Top of Extracted entries

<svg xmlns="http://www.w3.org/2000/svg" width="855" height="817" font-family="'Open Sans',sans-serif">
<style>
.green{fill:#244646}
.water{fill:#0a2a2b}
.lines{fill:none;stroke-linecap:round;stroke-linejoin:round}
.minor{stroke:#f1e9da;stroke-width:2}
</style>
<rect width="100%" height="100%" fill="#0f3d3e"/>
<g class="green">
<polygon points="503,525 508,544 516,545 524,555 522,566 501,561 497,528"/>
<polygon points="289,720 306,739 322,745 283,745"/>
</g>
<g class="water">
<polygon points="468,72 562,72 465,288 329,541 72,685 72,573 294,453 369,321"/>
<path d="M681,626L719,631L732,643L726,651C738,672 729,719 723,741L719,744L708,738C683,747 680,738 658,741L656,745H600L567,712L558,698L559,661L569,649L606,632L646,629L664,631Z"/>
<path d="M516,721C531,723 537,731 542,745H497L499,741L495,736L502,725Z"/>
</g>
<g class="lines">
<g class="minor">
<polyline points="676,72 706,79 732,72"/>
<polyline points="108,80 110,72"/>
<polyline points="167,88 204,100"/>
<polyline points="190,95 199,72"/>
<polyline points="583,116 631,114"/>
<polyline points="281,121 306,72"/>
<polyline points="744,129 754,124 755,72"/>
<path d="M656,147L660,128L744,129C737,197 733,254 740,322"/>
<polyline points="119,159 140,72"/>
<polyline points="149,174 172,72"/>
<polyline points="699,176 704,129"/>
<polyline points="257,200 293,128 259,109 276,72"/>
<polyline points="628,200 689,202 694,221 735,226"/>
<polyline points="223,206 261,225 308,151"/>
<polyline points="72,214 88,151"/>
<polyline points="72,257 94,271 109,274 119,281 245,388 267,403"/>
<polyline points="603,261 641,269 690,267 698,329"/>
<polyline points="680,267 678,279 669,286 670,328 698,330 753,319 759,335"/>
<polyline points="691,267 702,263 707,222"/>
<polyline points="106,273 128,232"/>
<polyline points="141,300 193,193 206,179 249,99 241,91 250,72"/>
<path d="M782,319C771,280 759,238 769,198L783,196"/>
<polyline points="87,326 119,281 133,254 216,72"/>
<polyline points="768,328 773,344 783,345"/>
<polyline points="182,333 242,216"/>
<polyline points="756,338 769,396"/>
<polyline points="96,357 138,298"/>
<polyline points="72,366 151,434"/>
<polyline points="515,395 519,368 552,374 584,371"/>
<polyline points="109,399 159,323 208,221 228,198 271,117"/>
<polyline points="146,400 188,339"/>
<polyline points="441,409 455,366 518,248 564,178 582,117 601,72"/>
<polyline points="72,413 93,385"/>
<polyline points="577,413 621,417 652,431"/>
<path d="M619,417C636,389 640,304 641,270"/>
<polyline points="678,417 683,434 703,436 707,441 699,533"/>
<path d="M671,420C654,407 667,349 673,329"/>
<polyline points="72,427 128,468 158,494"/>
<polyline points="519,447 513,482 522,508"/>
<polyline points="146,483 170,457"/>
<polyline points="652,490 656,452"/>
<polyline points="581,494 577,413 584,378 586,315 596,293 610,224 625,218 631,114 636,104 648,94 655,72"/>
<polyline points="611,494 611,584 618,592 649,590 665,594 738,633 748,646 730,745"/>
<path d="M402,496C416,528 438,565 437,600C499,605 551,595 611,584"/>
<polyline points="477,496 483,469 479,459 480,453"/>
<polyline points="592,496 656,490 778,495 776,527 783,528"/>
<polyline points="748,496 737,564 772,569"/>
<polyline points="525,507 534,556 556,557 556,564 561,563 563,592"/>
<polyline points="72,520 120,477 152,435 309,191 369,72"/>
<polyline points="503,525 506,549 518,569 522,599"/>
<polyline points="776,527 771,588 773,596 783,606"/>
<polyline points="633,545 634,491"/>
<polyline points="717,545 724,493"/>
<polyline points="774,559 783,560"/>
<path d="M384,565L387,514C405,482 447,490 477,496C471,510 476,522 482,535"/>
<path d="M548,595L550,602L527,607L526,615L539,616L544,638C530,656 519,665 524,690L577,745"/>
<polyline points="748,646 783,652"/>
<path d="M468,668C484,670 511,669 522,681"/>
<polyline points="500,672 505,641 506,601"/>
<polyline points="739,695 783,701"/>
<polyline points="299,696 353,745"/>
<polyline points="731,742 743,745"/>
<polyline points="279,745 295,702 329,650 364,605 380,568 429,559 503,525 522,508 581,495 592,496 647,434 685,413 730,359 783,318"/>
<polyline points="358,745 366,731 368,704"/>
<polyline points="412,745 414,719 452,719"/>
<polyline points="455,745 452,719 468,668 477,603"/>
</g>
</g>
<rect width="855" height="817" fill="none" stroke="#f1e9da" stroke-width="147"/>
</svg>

Bottom of Extracted entries

§ **Exercise instructions**
Type out the material above once more, exactly.

§ **Answer space**
<svg xmlns="http://www.w3.org/2000/svg" width="855" height="817" font-family="'Open Sans',sans-serif">
<style>
.green{fill:#244646}
.water{fill:#0a2a2b}
.lines{fill:none;stroke-linecap:round;stroke-linejoin:round}
.minor{stroke:#f1e9da;stroke-width:2}
</style>
<rect width="100%" height="100%" fill="#0f3d3e"/>
<g class="green">
<polygon points="503,525 508,544 516,545 524,555 522,566 501,561 497,528"/>
<polygon points="289,720 306,739 322,745 283,745"/>
</g>
<g class="water">
<polygon points="468,72 562,72 465,288 329,541 72,685 72,573 294,453 369,321"/>
<path d="M681,626L719,631L732,643L726,651C738,672 729,719 723,741L719,744L708,738C683,747 680,738 658,741L656,745H600L567,712L558,698L559,661L569,649L606,632L646,629L664,631Z"/>
<path d="M516,721C531,723 537,731 542,745H497L499,741L495,736L502,725Z"/>
</g>
<g class="lines">
<g class="minor">
<polyline points="676,72 706,79 732,72"/>
<polyline points="108,80 110,72"/>
<polyline points="167,88 204,100"/>
<polyline points="190,95 199,72"/>
<polyline points="583,116 631,114"/>
<polyline points="281,121 306,72"/>
<polyline points="744,129 754,124 755,72"/>
<path d="M656,147L660,128L744,129C737,197 733,254 740,322"/>
<polyline points="119,159 140,72"/>
<polyline points="149,174 172,72"/>
<polyline points="699,176 704,129"/>
<polyline points="257,200 293,128 259,109 276,72"/>
<polyline points="628,200 689,202 694,221 735,226"/>
<polyline points="223,206 261,225 308,151"/>
<polyline points="72,214 88,151"/>
<polyline points="72,257 94,271 109,274 119,281 245,388 267,403"/>
<polyline points="603,261 641,269 690,267 698,329"/>
<polyline points="680,267 678,279 669,286 670,328 698,330 753,319 759,335"/>
<polyline points="691,267 702,263 707,222"/>
<polyline points="106,273 128,232"/>
<polyline points="141,300 193,193 206,179 249,99 241,91 250,72"/>
<path d="M782,319C771,280 759,238 769,198L783,196"/>
<polyline points="87,326 119,281 133,254 216,72"/>
<polyline points="768,328 773,344 783,345"/>
<polyline points="182,333 242,216"/>
<polyline points="756,338 769,396"/>
<polyline points="96,357 138,298"/>
<polyline points="72,366 151,434"/>
<polyline points="515,395 519,368 552,374 584,371"/>
<polyline points="109,399 159,323 208,221 228,198 271,117"/>
<polyline points="146,400 188,339"/>
<polyline points="441,409 455,366 518,248 564,178 582,117 601,72"/>
<polyline points="72,413 93,385"/>
<polyline points="577,413 621,417 652,431"/>
<path d="M619,417C636,389 640,304 641,270"/>
<polyline points="678,417 683,434 703,436 707,441 699,533"/>
<path d="M671,420C654,407 667,349 673,329"/>
<polyline points="72,427 128,468 158,494"/>
<polyline points="519,447 513,482 522,508"/>
<polyline points="146,483 170,457"/>
<polyline points="652,490 656,452"/>
<polyline points="581,494 577,413 584,378 586,315 596,293 610,224 625,218 631,114 636,104 648,94 655,72"/>
<polyline points="611,494 611,584 618,592 649,590 665,594 738,633 748,646 730,745"/>
<path d="M402,496C416,528 438,565 437,600C499,605 551,595 611,584"/>
<polyline points="477,496 483,469 479,459 480,453"/>
<polyline points="592,496 656,490 778,495 776,527 783,528"/>
<polyline points="748,496 737,564 772,569"/>
<polyline points="525,507 534,556 556,557 556,564 561,563 563,592"/>
<polyline points="72,520 120,477 152,435 309,191 369,72"/>
<polyline points="503,525 506,549 518,569 522,599"/>
<polyline points="776,527 771,588 773,596 783,606"/>
<polyline points="633,545 634,491"/>
<polyline points="717,545 724,493"/>
<polyline points="774,559 783,560"/>
<path d="M384,565L387,514C405,482 447,490 477,496C471,510 476,522 482,535"/>
<path d="M548,595L550,602L527,607L526,615L539,616L544,638C530,656 519,665 524,690L577,745"/>
<polyline points="748,646 783,652"/>
<path d="M468,668C484,670 511,669 522,681"/>
<polyline points="500,672 505,641 506,601"/>
<polyline points="739,695 783,701"/>
<polyline points="299,696 353,745"/>
<polyline points="731,742 743,745"/>
<polyline points="279,745 295,702 329,650 364,605 380,568 429,559 503,525 522,508 581,495 592,496 647,434 685,413 730,359 783,318"/>
<polyline points="358,745 366,731 368,704"/>
<polyline points="412,745 414,719 452,719"/>
<polyline points="455,745 452,719 468,668 477,603"/>
</g>
</g>
<rect width="855" height="817" fill="none" stroke="#f1e9da" stroke-width="147"/>
</svg>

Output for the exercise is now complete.